所詮、いい人で終わる?

狐さんの恋結び』読了。過日読んだ『恋都の狐さん』の続編です。

 

個人的には前作で恋を成就させたとおぼしき狐さんが、その後失恋し今作では新たな恋が生まれるという話ですが……

なんか、うまく行きすぎている感があるのは恋愛小説だから仕方のないことでしょうか? それに、今作の場合、果たしてこれは恋と言えるのでしょうか? ヒロインの女の子はまだ恋なのかどうか、自分の気持ちがわかっていない感じです。とりあえずは「いい人」とは思ってくれているようですし、二人で出かけたり、食事をしたりといったことには付き合ってくれます。

これをもって恋人と言えるのか、付き合っていると言えるのか、恋愛未経験者のあたしには判断つきかねます。
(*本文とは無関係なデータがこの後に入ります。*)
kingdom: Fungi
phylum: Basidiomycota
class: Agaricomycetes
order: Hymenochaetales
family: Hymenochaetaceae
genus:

一緒に(二人だけで)遊びに行ったり食事に行ったりする男友達なってたくさんいるよ、という猛女も世の中にはたくさんいるでしょうから、そういう女性から見たら本作のヒロイン春菜のやっていることはオママゴトにしか見えないのではないでしょうか?

仮に二人が付き合ったとしても、よい家柄のお嬢様と、無職で30手前の男性が釣り合うとは思えません。いずれ反対されるのは目に見えていますし、そんなとき狐さんが蛮勇をふるって彼女と二人駆け落ちをするとか、定職に就くとか、そういった成りゆきは想像できません。

やっぱり、いい人で終わってしまうタイプなのではないでしょうか? とはいえ、無職の引きこもりなのに、こうやって出会いがあるなんてズルいと感じます。